Türkiye'nin radikal ve radikal olmayan ne kadar terör örgütü varsa hangi ideolojik saplantı içinde olursa olsun onlarla mücadele ettiklerini anımsatan Çavuşoğlu, "DEAŞ diye bir terör örgütünün kutsal dinimiz ve barış dini olan İslam'ı suistimal etmesine, kullanmasına izin verir miyiz, vermeyiz, Herkesten önce biz karşı çıkıyoruz. Afganistan'da Taliban'ın kadınları sosyal hayattan, kız çocuklarını eğitimden yasaklamasından sonra en güçlü tepkiyi biz verdik, çünkü bu, insani de değil İslami de değil." dedi.

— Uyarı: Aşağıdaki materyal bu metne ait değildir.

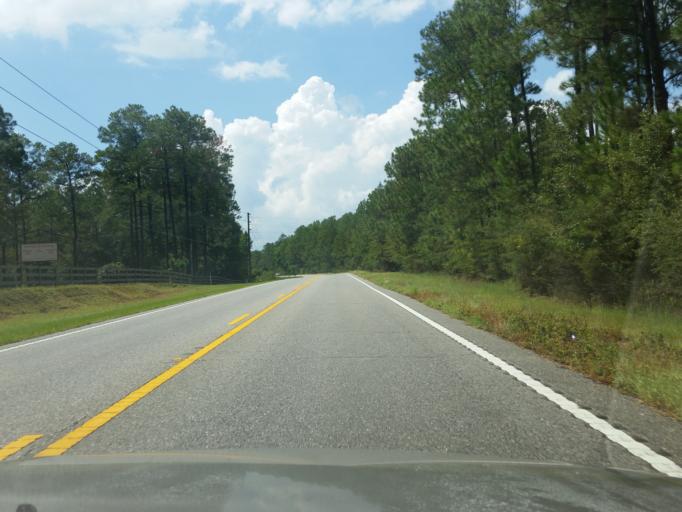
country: US
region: Alabama
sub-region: Baldwin County
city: Elberta
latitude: 30.5305
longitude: -87.5181
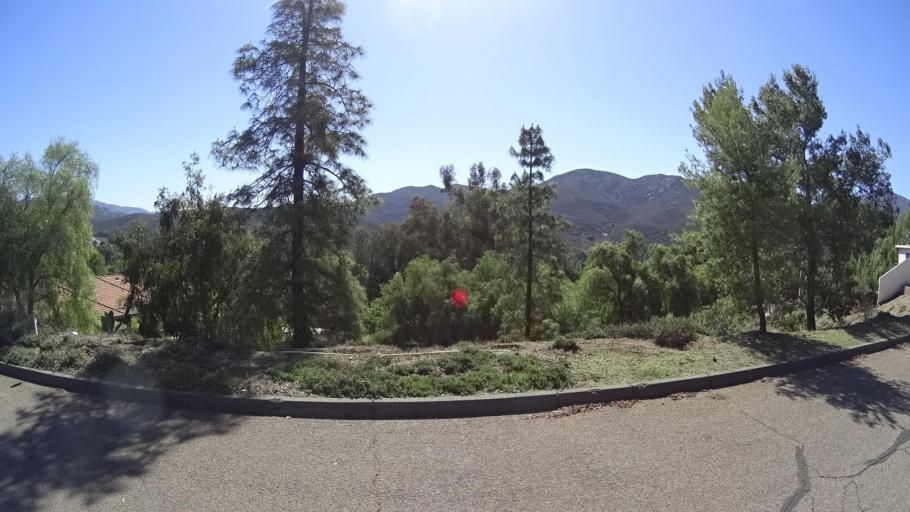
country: US
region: California
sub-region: San Diego County
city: Rancho San Diego
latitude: 32.7297
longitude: -116.9117
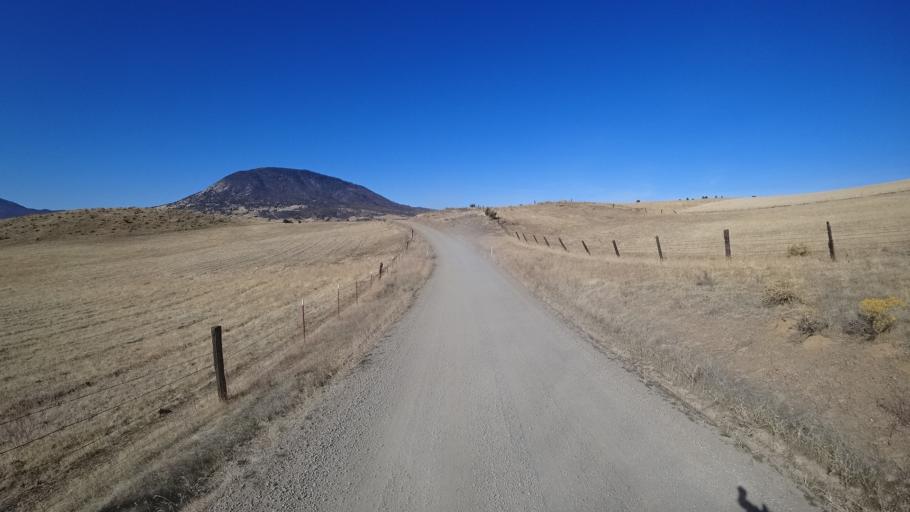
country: US
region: California
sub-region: Siskiyou County
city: Montague
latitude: 41.8470
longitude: -122.4469
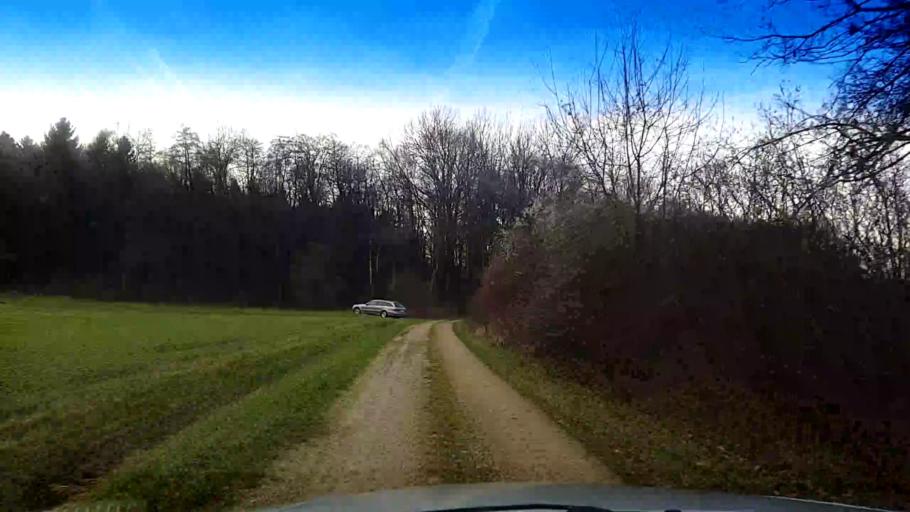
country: DE
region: Bavaria
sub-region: Upper Franconia
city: Schesslitz
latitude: 49.9922
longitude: 11.0318
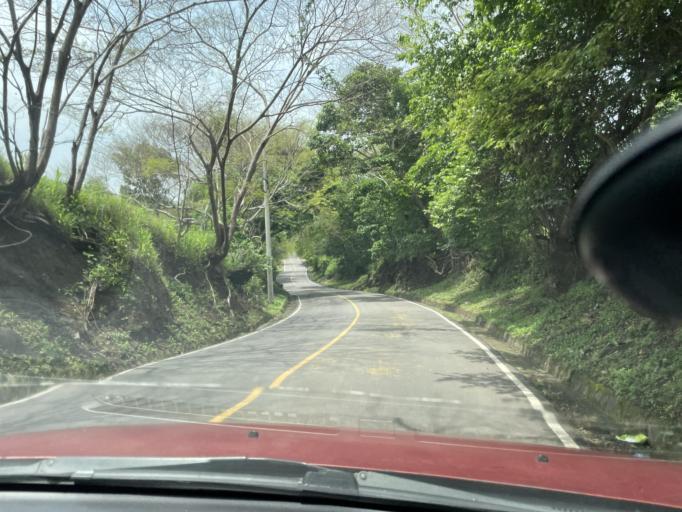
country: SV
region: La Union
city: Santa Rosa de Lima
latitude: 13.6516
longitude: -87.8359
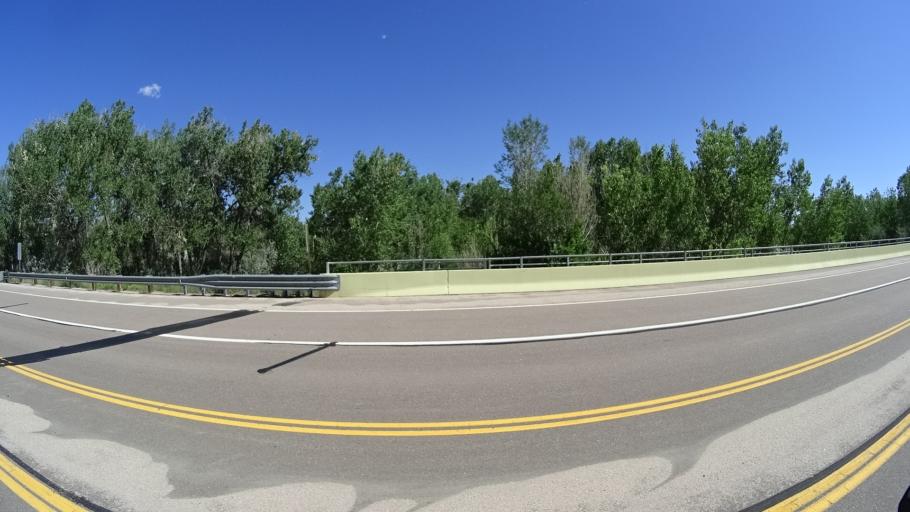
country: US
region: Colorado
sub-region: El Paso County
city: Security-Widefield
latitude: 38.7621
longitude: -104.6534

"BAZI ÜLKELERİN KONSOLOSLUK BİRİMLERİNİ KAPATMALARI MAKSATLI"
Çavuşoğlu, bazı ülkelerin başkonsolosluk ve konsolosluk birimlerini kapatmalarının maksatlı olduğunu belirterek, "Madem dostsunuz, madem müttefiksiniz elinizde spesifik bir terör tehdidi varsa bunu bizimle paylaş, biz de bunu önleyelim. İşte 'terör tehdidi aldık, bu somuttur.' diyorlar. Peki somut olan nedir, İçişleri Bakanımıza, istihbaratımıza soruyoruz, bizim bakanlığa da bilgi veriyorlar, sadece somut tehdit bilgisi aldılar. Bizimle paylaşmadığın bilginin ne olduğunu bize söylemezsen, paylaşmazsan ben bunun arkasında kasıt ararım. Bu eylemlerin de kasıtlı olduğunu açıkça görüyoruz. Hatta bazı büyükelçilerin diğerlerine 'siz de katılın' diye telefon açtığını da biliyoruz. Her şey açık ortada." değerlendirmesinde bulundu.
Büyükelçileri bakanlığa çağırdıklarını, gerekli uyarılarda bulunduklarını anlatan Çavuşoğlu, "Bunun kasıtlı olduğunu biliyoruz, ne yapmak istediğinizi de biliyoruz. 'Türkiye'yi istikrarsız göstermeye çalışıyorsunuz. Bunun da farkındayız, bu tür adımlardan vazgeçmezseniz biz de ilave gerekli tedbirleri alacağız' dedik." ifadesini kullandı.
HER TÜRLÜ ALÇAKLIĞA MÜSAADE EDECEKSİN SONRA 'BEN NATO'YA ÜYE OLACAĞIM' DİYECEKSİN
- "Her türlü alçaklığa müsaade edeceksin sonra 'ben NATO'ya üye olacağım' diyeceksin"
Bakan Çavuşoğlu, Kur'an-ı Kerim'e karşı yapılan çirkin saldırıdan sonra İslam İşbirliği Teşkilatını da harekete geçirdiklerinden bahsederek, teşkilatın güçlü kararlar almasını sağladıklarını anlattı.
Teröristlerin İsveç sokaklarında cirit attığına, her gün bölücü başının fotoğrafıyla, terör örgütünün paçavralarıyla sokaklarda dolaşıldığına dikkati çeken Çavuşoğlu, "Diğer taraftan ifade özgürlüğü deyip Kur'an-ı Kerim'in yakılmasına izin vereceksin, Türkiye'ye karşı her türlü alçaklığa müsaade edeceksin sonra da 'ben NATO'ya üye olacağım' diyeceksin. Bu mümkün mü? Önümüzde bir de güçlü mutabakat zaptı var. Bu bir ahitnamedir. 'Ben bunları bunları yapacağım, karşılığında ben de bu adımları atacağım.' diyorsunuz." şeklinde konuştu.